Electrolytic Capacitors
Electrolytic capacitors are capacitors in which one or both of the "plates" is a non-metallic conductive substance, an electrolyte. Electrolytes have lower conductivity than metals, so are only used in capacitors when metallic plate is not practical, such as when the dielectric surface is fragile or rough in shape or when ionic current is required to maintain the dielectric integrity. The dielectric material of electrolytic capacitors is produced from the anode metal itself in what is known as the forming (or anodizing process. During this process, current flows from the anode metal – which must be a valve metal such as aluminum, niobium, tantalum, titanium, or silicon – through a conductive bath of a special forming electrolyte to the bath cathode. The flow of current causes an insulating metal oxide to grow out of and into the surface of the anode. The thickness, structure and composition of this insulating layer determine its dielectric strength. The applied potential between the anode metal and the bath cathode must be above the oxide breakdown voltage before significant current will flow. As current flows, the breakdown strength (formed voltage) and oxide thickness increase.

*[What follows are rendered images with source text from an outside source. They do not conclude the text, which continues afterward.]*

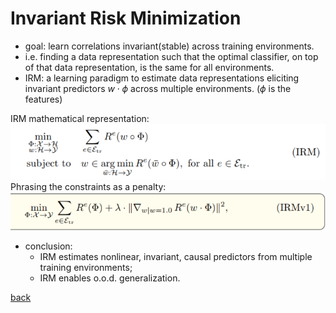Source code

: # Invariant Risk Minimization
- goal: learn correlations invariant(stable) across training environments.
- i.e. finding a data representation such that the optimal classifier, on top of that data representation, is the same for all environments. 
- IRM: a learning paradigm to estimate data representations eliciting invariant predictors $w \cdot \phi$ across multiple environments. ($\phi$ is the features) 

IRM mathematical representation:
![irm](./irm.PNG) <br>
Phrasing the constraints as a penalty:
![irmv1](./irmv1.PNG) <br>

- conclusion:
    - IRM estimates nonlinear, invariant, causal predictors from multiple training environments;
    - IRM enables o.o.d. generalization.

[back](https://github.com/YHJYH/Machine_Learning/blob/main/projects/Master_Thesis/papers/refs.md#content)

The electrolysis reaction was investigated by Michael Faraday in the 1700's. A relationship between the charge flow through the system and the amount of product (in this case, metallic oxide) was found to exist. Faraday noted the relationship between gram-equivalents of product and charge transfer for all ideal (stoichiometric) electrolysis reactions in what is now known as Faraday's Law. Departures from this relationship exist for the process of oxide formation on anode metals, since some oxide can be grown chemically and thermally to reduce the electrical energy requirements in the formation process, which can cost several dollars per kilogram of anode produced. Also there can be some undesirable side reactions during the formation process which do not contribute to oxide formation. In the formation process, brittle metallic oxide is grown upon the metal foil, which is usually rough in shape. The anode metal is therefore in intimate contact with one side of the oxide dielectric. The electrolyte is used to make contact between the other side of the oxide and the cathode plate.
The advantage of electrolytic capacitors is the high capacitance per unit volume and per unit cost. The high capacitance arises from the high dielectric constant, the high breakdown field strength, the rough surface, and the extremely small, uniform thickness of the anodically formed metallic oxide. The reason that electrolytic capacitors have such uniform dielectric stress and can operate at such high field strength, within 80% of their breakdown strength, on the order of 1,000 volts/µm, is due to two reasons. First, the original anodization ("formation") process is performed at a fixed voltage, and the dielectric grows everywhere to whatever thickness is required to support that voltage. Second, once the foil is in a capacitor, the capacitor "fill" electrolyte continues the healing work of the original forming electrolyte, repairing and thickening the dielectric locally as required. This healing process is driven by the capacitor's dc leakage current, which is drawn whenever a dc voltage is applied to the capacitor, that is, whenever it is in operation. In fact, electrolytic capacitors often last longer when they are in continuous, mild use that when they are only charged up briefly every year or decade.
The disadvantage of electrolytic capacitors is the non-ideal, lossy characteristics which arise from the semiconductive oxide properties, double-layer effects from the electrolyte-oxide charge-space region, resistive losses from the high electrolyte resistivity, frequency response rolloff due to the roughness of the surface oxide, and finite capacitor life due to breakdown and degradation of the electrolyte. Some of these considerations will be discussed below in more detail from the standpoint of the aluminum electrolytic capacitor.
Also, the anodic oxide dielectric is polar, and so are the electrolytic capacitors (in contrast with the classical, electrostatic capacitors), that is the capacitors must be connected with the correct polarity as marked. Connecting with reverse voltage injects hydrogen ions through the oxide readily, causing high electrical conduction, heating and reduction of the anodic oxide film. Non-polar (or bi-polar) devices can be made by using two anodes instead of an anode and a cathode, or one could connect the positives or negatives of two identical device together, then the other two terminals would form a non-polar device.
Most electrolytic capacitors are constructed using aluminum electrodes, but tantalum and niobium is also used. Aluminum anode is the least expensive at $0.04 per gram. As such, it is used in large (even greater than one liter!) and small (tiny surface-mount) capacitors. Tantalum anode material is over $2.00 per gram but offers high stability, more capacitance (four times that of aluminum), lower resistance (up to 90% lower) per size. It is available as small units (typically less than 5 cm3) and surface mount. Niobium anodic powder is less than $1.00 per gram, much cheaper and more available than tantalum but still much more expensive than aluminum. Capacitance is much more than aluminum, nearly that of tantalum. It is a much newer technology than tantalum.
H.O. Siegmund invented the electrolytic capacitor in 1921. Julius Lilienfeld did much to develop electrolytic theory in the 1920's and 1930's. Cornell Dubilier was at this time the world's largest capacitor company, and did much to develop the technology of etching and anodizing.